How to Handle the Rising Costs of a College Education

How to Handle the Rising Costs of a College Education

Tips on how to save money for college.

Tuition and other costs at colleges and universities have been rising steadily in recent years. So much so that some reports suggest the cost of a college education could be as high as $250,000 in the next 20 years.

Considering this staggering potential increase and our current recession, how are families handling these rising costs? According to a recent study cited by CBS Interactive’s Smart Planet, 47% are saving the same amount as they did last year, while 37% are saving less and 15% are saving nothing toward a college education. In other words, families are not able to save their money at the same rates as college costs increase.

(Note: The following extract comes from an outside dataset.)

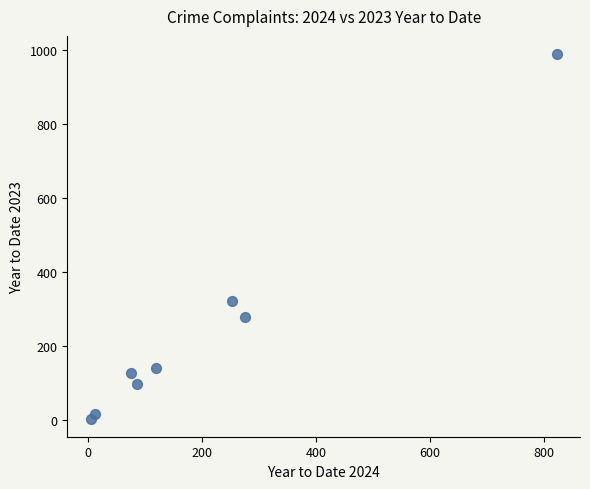

What Y value in the scatter plot is closest to 497?

322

If you, or a family member, are planning to attend college in coming years, you may be concerned about how to pay for college. Fortunately, there are a number of ways you and your family can save money for college to meet the rising costs of a college degree. And many families are making use of them: 43% of parents with young children are using 529 savings plans.

These savings plans are offered by every state to encourage families to save long-term for education costs at colleges and universities. These qualified tuition plans come in two forms: pre-paid tuition plans and college savings plans.

Under a pre-paid tuition plan, you can purchase credits now toward future tuition, allowing you to pay for college now at current costs, rather than waiting to pay for college as tuition rises. With a savings account, you invest your money, and the total can go up or down, just as it does with other types of investments.

Money in a 529 plan grows tax-free, and when you take out the money for qualified education expenses, the money is also fax-free. Many parents prefer these plans because there are no limits to how much or little you can contribute, and parents maintain control over the accounts; in other words, accounts aren’t transferred over to a child’s control when they reach a certain age, as is the case with other types of savings accounts.

If the money in a 529 account isn’t used for a student’s college education, it can be transferred to another family member, including the person who created the account. This allows the fund to help all family members pursue college degrees, extending the usefulness of these plans.